8 thoughts on “on open ed 2007”

  1. Sounds like a mindblower in every respect. Wish I could have been there. Thanks for blogging this.

    From iTunesU (first iteration) to Bb, I’m pretty vocal about not locking the stuff down–but in some parts of the open ed movement, I confess that I’m in a middle position. I’m not sure any context can shift without friction, or even that I’d always want it to. In some respects, individuality will always yield friction. Friction–if we’re really talking friction and not a wall–can yield some benefits, slow us down and give us time for more reflection. Also, I’m right with you on the idea of honoring all participants in the conversation–if they’re truly participating with an eye to the greater good–but I also think expertise is valuable and that value should be honored too. Maybe this is what you mean by not necessarily preserving the crappily written content?

    Also, the reverend will tell you that I believe in leaders and authority, when they’re generative and thoughtful and devoted to empowering others.

    I think we agree on most of the main points–and I’m grateful you’ve summed up those voices in your head for us to hear as well.

    Regarding Sontag, a cautionary post from Errol Morris: http://morris.blogs.nytimes.com/2007/09/25/which-came-first-the-chicken-or-the-egg-part-one/index.html?th&emc=th

  2. @Gardner: my thoughts are still quite incoherent on this, so it’s definitely less clear than it will be (hopefully) later.

    I wasn’t trying to discount the role of the expert/teacher/professor, but rather to elevate the role of the student. This is an equalization-up, not down.

    Also, the suggestion that all content has equal value is nice and sentimental, but devalues the best content. Not all things are worth preserving, and in fact much ephemera has value in being cast aside as part of the process.

    Thanks for the link to the Sontag critique. Rest assured – I’m reading with eyes wide open, and a grain of salt larger than my house. It’s still interesting to read some of the criticisms and theses she put forward. That said, I’m still taking lots of photographs (including several during the conference) but am finding that I am being more mindful, both of process and the interaction between photographer and photographed (and bystanders). Interesting stuff, even if she deliberately wrote it overly radicalized and polarized for general consumption.

  3. @Gardner: regarding friction, I was meaning in a technical and legal sense, not an intellectual, conceptual or academic sense. Friction inside one’s skull is where the magic happens (I’m experiencing a considerable amount of friction right now) – friction outside the skull is problematic, though.

  4. Thanks for blogging this so comprehensively. The conference sounds like it was a wonderfully validating experience for you as well and through this medium I sense a little for myself as well. I appreciate this sense that you found this homogeneity in diversity and can sense some of your passion in how deeply you were affected. Your discussion has stimulated some thoughtful discussion at my institution as well. Thanks.

  5. Thanks for those thoughtful responses to my own jumbled comment, D’Arcy. I do think we’re largely in agreement here.

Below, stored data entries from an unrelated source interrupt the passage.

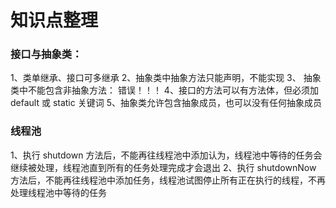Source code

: # 知识点整理

### 接口与抽象类：

1、类单继承、接口可多继承
2、抽象类中抽象方法只能声明，不能实现
3、 抽象类中不能包含非抽象方法： 错误！！！
4、接口的方法可以有方法体，但必须加 default 或 static 关键词
5、抽象类允许包含抽象成员，也可以没有任何抽象成员

### 线程池

1、执行 shutdown 方法后，不能再往线程池中添加认为，线程池中等待的任务会继续被处理，线程池直到所有的任务处理完成才会退出
2、执行 shutdownNow 方法后，不能再往线程池中添加任务，线程池试图停止所有正在执行的线程，不再处理线程池中等待的任务
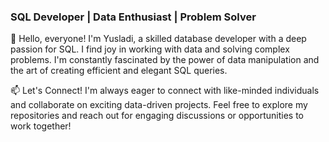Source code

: ### SQL Developer | Data Enthusiast | Problem Solver

👋 Hello, everyone! I'm Yusladi, a skilled database developer with a deep passion for SQL. I find joy in working with data and solving complex problems. I'm constantly fascinated by the power of data manipulation and the art of creating efficient and elegant SQL queries.

📫 Let's Connect! I'm always eager to connect with like-minded individuals and collaborate on exciting data-driven projects. Feel free to explore my repositories and reach out for engaging discussions or opportunities to work together!
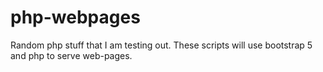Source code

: # php-webpages
Random php stuff that I am testing out. These scripts will use bootstrap 5 and php to serve web-pages.
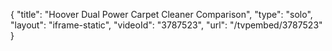{
    "title": "Hoover Dual Power Carpet Cleaner Comparison",
    "type": "solo",
    "layout": "iframe-static",
    "videoId": "3787523",
    "url": "\/tvpembed\/3787523"
}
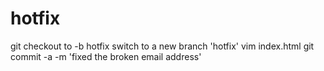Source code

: # hotfix
git checkout to -b hotfix
switch to a new branch 'hotfix'
vim index.html
git commit -a -m 'fixed the broken email address'
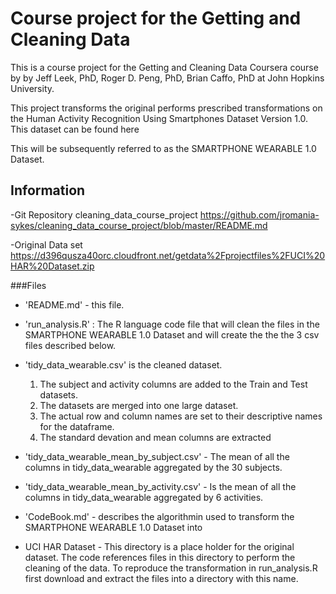 # Course project for the Getting and Cleaning Data


This is a course project for the Getting and Cleaning Data Coursera course by by Jeff Leek, PhD, Roger D. Peng, PhD, Brian Caffo, PhD at John Hopkins University.

This project transforms the original performs prescribed transformations on the Human Activity Recognition Using Smartphones Dataset
Version 1.0.  This dataset can be found here 

This will be subsequently referred to as the SMARTPHONE WEARABLE 1.0 Dataset.



## Information

-Git Repository cleaning_data_course_project
https://github.com/jromania-sykes/cleaning_data_course_project/blob/master/README.md

-Original Data set https://d396qusza40orc.cloudfront.net/getdata%2Fprojectfiles%2FUCI%20HAR%20Dataset.zip 

###Files

- 'README.md' - this file.

- 'run_analysis.R' : The R language code file that will clean the files in the SMARTPHONE WEARABLE 1.0 Dataset and 
will create the the the 3 csv files described below.

- 'tidy_data_wearable.csv' is the cleaned dataset.  
	 1. The subject and activity columns are added to the Train and Test datasets.
	 1. The datasets are merged into one large dataset.
	 1. The actual row and column names are set to their descriptive names for the dataframe.
	 1. The standard devation and mean columns are extracted
	 
	 
- 'tidy_data_wearable_mean_by_subject.csv' - The mean of all the columns in tidy_data_wearable aggregated by the 30 subjects.

- 'tidy_data_wearable_mean_by_activity.csv' - Is the mean of all the columns in tidy_data_wearable aggregated by 6 activities.


- 'CodeBook.md' - describes the algorithmin used to transform the SMARTPHONE WEARABLE 1.0 Dataset into 

-  UCI HAR Dataset - This directory is a place holder for the original dataset.  The code 
	references files in this directory to perform the cleaning of the data.  To reproduce the transformation in run_analysis.R first download and extract the files into a directory with this name.
	

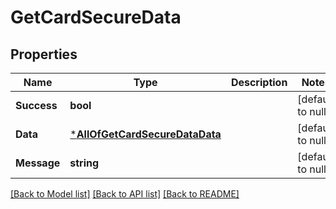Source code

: # GetCardSecureData

## Properties
Name | Type | Description | Notes
------------ | ------------- | ------------- | -------------
**Success** | **bool** |  | [default to null]
**Data** | [***AllOfGetCardSecureDataData**](AllOfGetCardSecureDataData.md) |  | [default to null]
**Message** | **string** |  | [default to null]

[[Back to Model list]](../README.md#documentation-for-models) [[Back to API list]](../README.md#documentation-for-api-endpoints) [[Back to README]](../README.md)


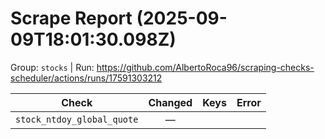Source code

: # Scrape Report (2025-09-09T18:01:30.098Z)

Group: `stocks`  |  Run: https://github.com/AlbertoRoca96/scraping-checks-scheduler/actions/runs/17591303212

| Check | Changed | Keys | Error |
|---|:---:|:--|:--|
| `stock_ntdoy_global_quote` | — |  |  |
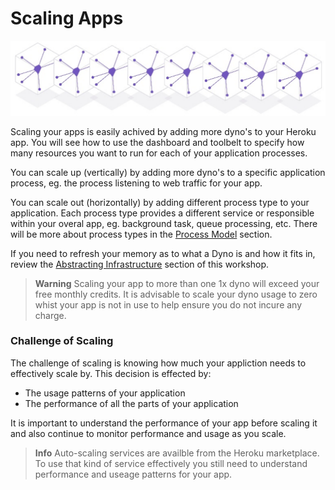 # Scaling Apps 

![Heroku scaling](../images/heroku-features-scaling-dynos.png)

  Scaling your apps is easily achived by adding more dyno's to your Heroku app.  You will see how to use the dashboard and toolbelt to specify how many resources you want to run for each of your application processes.
  
  You can scale up (vertically) by adding more dyno's to a specific application process, eg. the process listening to web traffic for your app.
  
  You can scale out (horizontally) by adding different process type to your application.  Each process type provides a different service or responsible within your overal app, eg. background task, queue processing, etc.  There will be more about process types in the [Process Model](../process-model/index.html) section. 
  
  If you need to refresh your memory as to what a Dyno is and how it fits in, review the [Abstracting Infrastructure](../heroku-overview/abstracting-infrastructure.html) section of this workshop.

> **Warning** Scaling your app to more than one 1x dyno will exceed your free monthly credits.  It is advisable to scale your dyno usage to zero whist your app is not in use to help ensure you do not incure any charge.


### Challenge of Scaling
  
  The challenge of scaling is knowing how much your appliction needs to effectively scale by.  This decision is effected by:
  
  * The usage patterns of your application 
  * The performance of all the parts of your application
  
  It is important to understand the performance of your app before scaling it and also continue to monitor performance and usage as you scale.  
  
> **Info** Auto-scaling services are availble from the Heroku marketplace.  To use that kind of service effectively you still need to understand performance and useage patterns for your app.

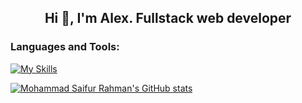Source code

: <h2 align="center">Hi 👋, I'm Alex. Fullstack web developer</h2> 

<h3 align="left">Languages and Tools:</h3>

[![My Skills](https://skillicons.dev/icons?i=js,ts,nodejs,react,redux,express,jest,mongodb,firebase,git,blender,cpp,arduino,figma,tailwind,html,css,sass)](https://skillicons.dev)
  
[![Mohammad Saifur Rahman's GitHub stats](https://github-readme-stats.vercel.app/api/top-langs?username=TraceOfHumanity&hide=html,stylus,liquid,css,scss&theme=gotham&langs_count=3)](https://github.com/TraceOfHumanity)
 
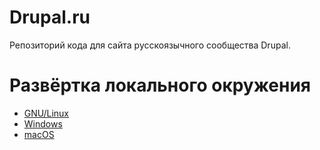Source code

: # Drupal.ru
Репозиторий кода для сайта русскоязычного сообщества Drupal.

# Развёртка локального окружения
* [GNU/Linux](https://github.com/DrupalRu/drupal.ru/wiki/Linux.-%D0%9B%D0%BE%D0%BA%D0%B0%D0%BB%D1%8C%D0%BD%D0%B0%D1%8F-%D0%BA%D0%BE%D0%BF%D0%B8%D1%8F-drupal.ru)
* [Windows](https://github.com/DrupalRu/drupal.ru/wiki/Windows.-%D0%9B%D0%BE%D0%BA%D0%B0%D0%BB%D1%8C%D0%BD%D0%B0%D1%8F-%D0%BA%D0%BE%D0%BF%D0%B8%D1%8F-drupal.ru)
* [macOS](https://github.com/DrupalRu/drupal.ru/wiki/Mac-OS.-%D0%9B%D0%BE%D0%BA%D0%B0%D0%BB%D1%8C%D0%BD%D0%B0%D1%8F-%D0%BA%D0%BE%D0%BF%D0%B8%D1%8F-drupal.ru)
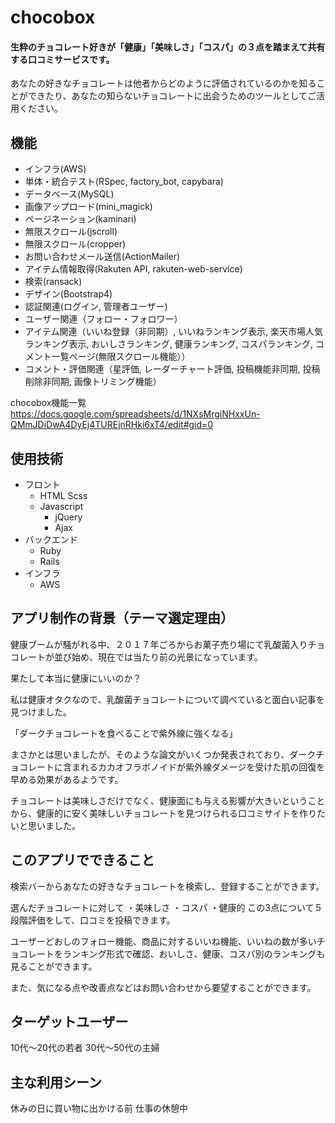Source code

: # chocobox

#### 生粋のチョコレート好きが「健康」「美味しさ」「コスパ」の３点を踏まえて共有する口コミサービスです。

あなたの好きなチョコレートは他者からどのように評価されているのかを知ることができたり、あなたの知らないチョコレートに出会うためのツールとしてご活用ください。

## 機能

- インフラ(AWS)
- 単体・統合テスト(RSpec, factory_bot, capybara)
- データベース(MySQL)
- 画像アップロード(mini_magick)
- ページネーション(kaminari)
- 無限スクロール(jscroll)
- 無限スクロール(cropper)
- お問い合わせメール送信(ActionMailer)
- アイテム情報取得(Rakuten API, rakuten-web-service)
- 検索(ransack)
- デザイン(Bootstrap4)
- 認証関連(ログイン, 管理者ユーザー)
- ユーザー関連（フォロー・フォロワー）
- アイテム関連（いいね登録（非同期）, いいねランキング表示, 楽天市場人気ランキング表示, おいしさランキング, 健康ランキング, コスパランキング, コメント一覧ページ(無限スクロール機能））
- コメント・評価関連（星評価, レーダーチャート評価, 投稿機能非同期, 投稿削除非同期, 画像トリミング機能）


chocobox機能一覧
https://docs.google.com/spreadsheets/d/1NXsMrgiNHxxUn-QMmJDiDwA4DyEj4TUREjnRHki6xT4/edit#gid=0


## 使用技術
- フロント
    - HTML Scss 
    - Javascript
        - jQuery
        - Ajax
- バックエンド
    - Ruby
    - Rails 
- インフラ  
    - AWS
    
## アプリ制作の背景（テーマ選定理由）
健康ブームが騒がれる中、２０１７年ごろからお菓子売り場にて乳酸菌入りチョコレートが並び始め、現在では当たり前の光景になっています。

果たして本当に健康にいいのか？

私は健康オタクなので、乳酸菌チョコレートについて調べていると面白い記事を見つけました。

「ダークチョコレートを食べることで紫外線に強くなる」

まさかとは思いましたが、そのような論文がいくつか発表されており、ダークチョコレートに含まれるカカオフラボノイドが紫外線ダメージを受けた肌の回復を早める効果があるようです。

チョコレートは美味しさだけでなく、健康面にも与える影響が大きいということから、健康的に安く美味しいチョコレートを見つけられる口コミサイトを作りたいと思いました。

## このアプリでできること
検索バーからあなたの好きなチョコレートを検索し、登録することができます。

選んだチョコレートに対して
・美味しさ
・コスパ
・健康的
この3点について５段階評価をして、口コミを投稿できます。

ユーザーどおしのフォロー機能、商品に対するいいね機能、いいねの数が多いチョコレートをランキング形式で確認、おいしさ、健康、コスパ別のランキングも見ることができます。

また、気になる点や改善点などはお問い合わせから要望することができます。

## ターゲットユーザー
10代〜20代の若者
30代〜50代の主婦

## 主な利用シーン
休みの日に買い物に出かける前
仕事の休憩中
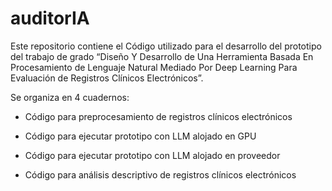 # auditorIA
Este repositorio contiene el Código utilizado para el desarrollo del prototipo del trabajo de grado “Diseño Y Desarrollo de Una Herramienta Basada En Procesamiento de Lenguaje Natural Mediado Por Deep Learning Para Evaluación de Registros Clínicos Electrónicos”. 

Se organiza en 4 cuadernos: 

* Código para preprocesamiento de registros clínicos electrónicos

* Código para ejecutar prototipo con LLM alojado en GPU

* Código para ejecutar prototipo con LLM alojado en proveedor

* Código para análisis descriptivo de registros clínicos electrónicos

    I will say that the legal barriers to reuse are usually regrettable, but some very few times they’re justified. One of the problems I have with Larry Lessig is the way he eggs his fans on by his more radical asides to them, while publicly he maintains a somewhat more moderate position. I understand you’re not trying to out-Lessig Lessig here. I’m still trying to make up my own mind on a bunch of this stuff.

  6. The green slurry stuff was pretty nasty. I asked one of the waitresses and the drink she said was an Indonesian tea of some sort. Go figure.

    I only made it to one day of the conference (Friday) but I really enjoyed the sessions I attended. It was fun reading your write-up.